The withdrawal of massive asset purchases in the US begins . This was announced by the Federal Reserve and the market welcomed it with complete tranquility.

Not in vain did the Fed comply with the expected script not only in terms of when to start the withdrawal of stimuli, but also regarding the amount of the cut (15,000 million less per month) and the duration of the withdrawal (which will be completed in June) .

This shows that central banks have to respond to a new scenario characterized by the recession of the crisis and, above all, by historical levels of inflation. It is inevitable that this reality will weigh in at the ECB meeting next month, despite the fact that its president, Christine Lagarde, continues to defend that high prices will be temporary.

The withdrawal of massive asset purchases in the US begins . This was announced by the Federal Reserve and the market welcomed it with complete tranquility.

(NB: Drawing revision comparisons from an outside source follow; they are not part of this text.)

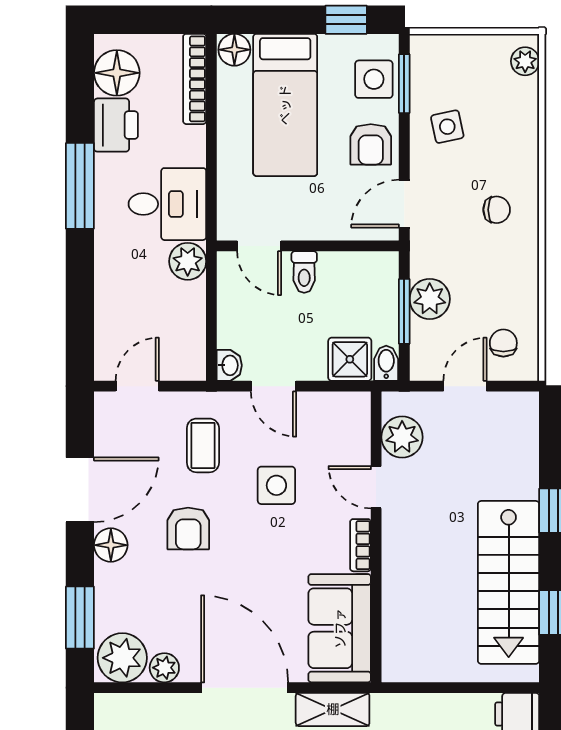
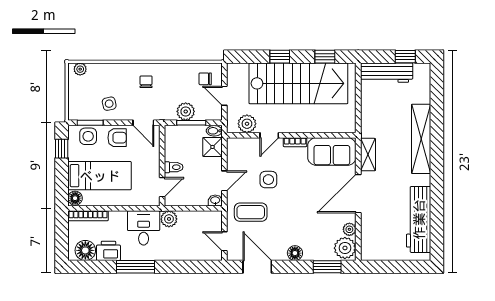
coffee table: (203, 445) -> (251, 212), width x1.36, depth x1.30
door: (80, 490) -> (257, 267), moved
armchair: (188, 529) -> (288, 219), removed
stairs: (509, 582) -> (298, 83), width x1.36, depth x1.51

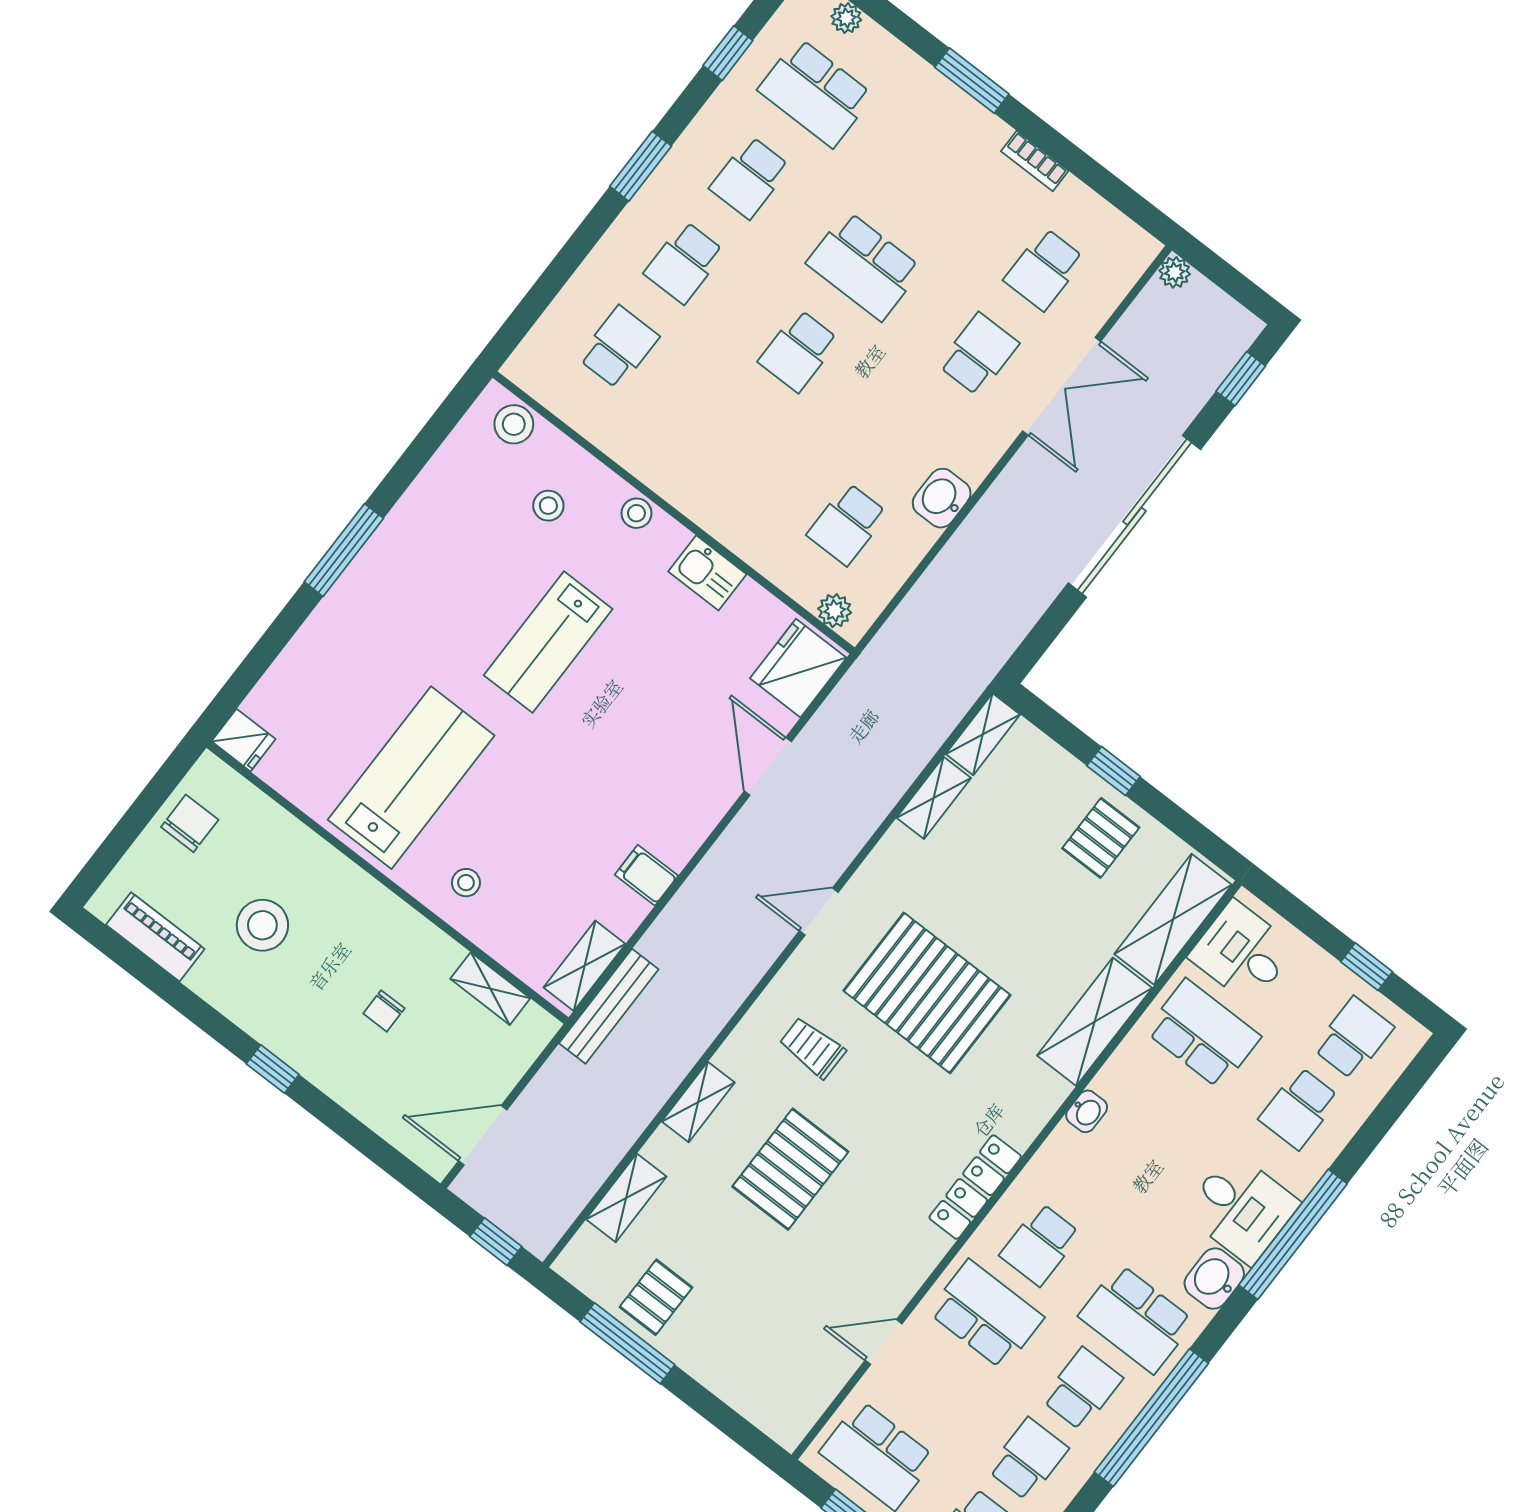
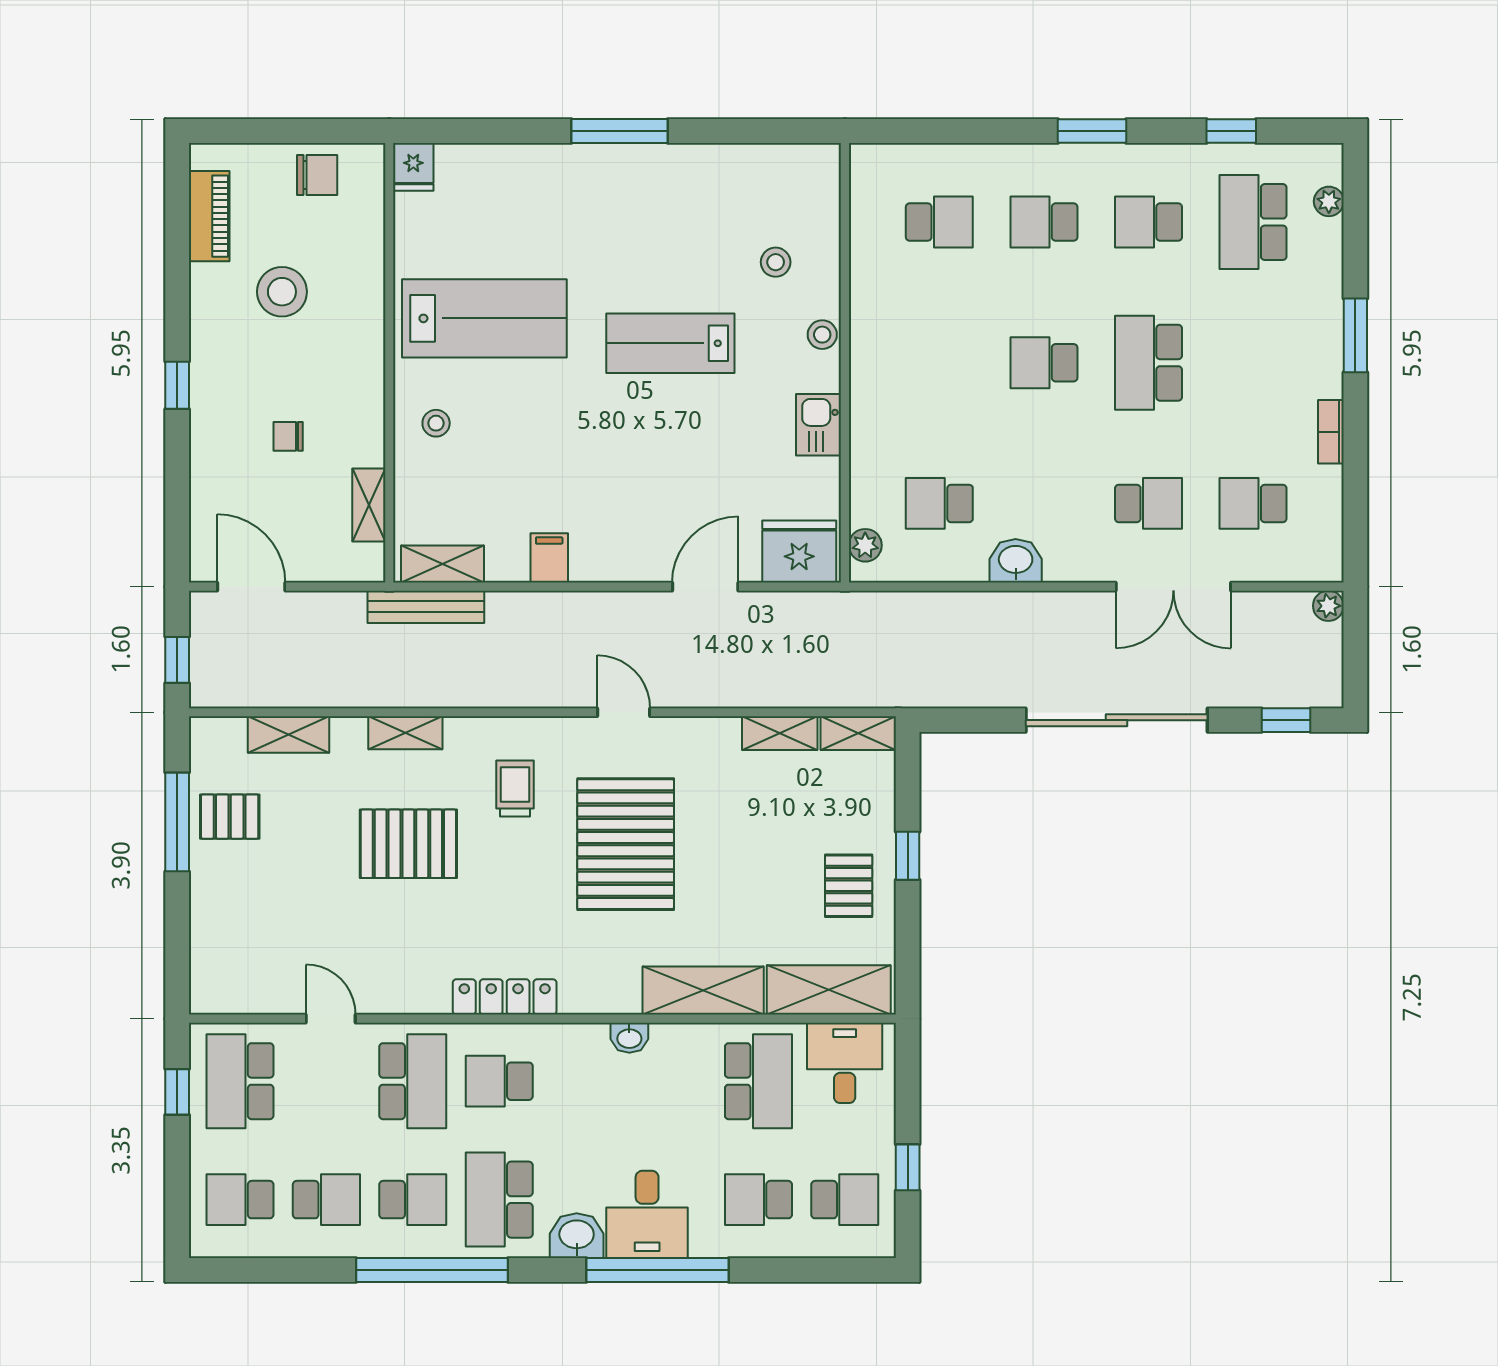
stool: (514, 424) -> (818, 187), removed
pallet: (1101, 838) -> (849, 886), turned 90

Not in vain did the Fed comply with the expected script not only in terms of when to start the withdrawal of stimuli, but also regarding the amount of the cut (15,000 million less per month) and the duration of the withdrawal (which will be completed in June) .

This shows that central banks have to respond to a new scenario characterized by the recession of the crisis and, above all, by historical levels of inflation. It is inevitable that this reality will weigh in at the ECB meeting next month, despite the fact that its president, Christine Lagarde, continues to defend that high prices will be temporary.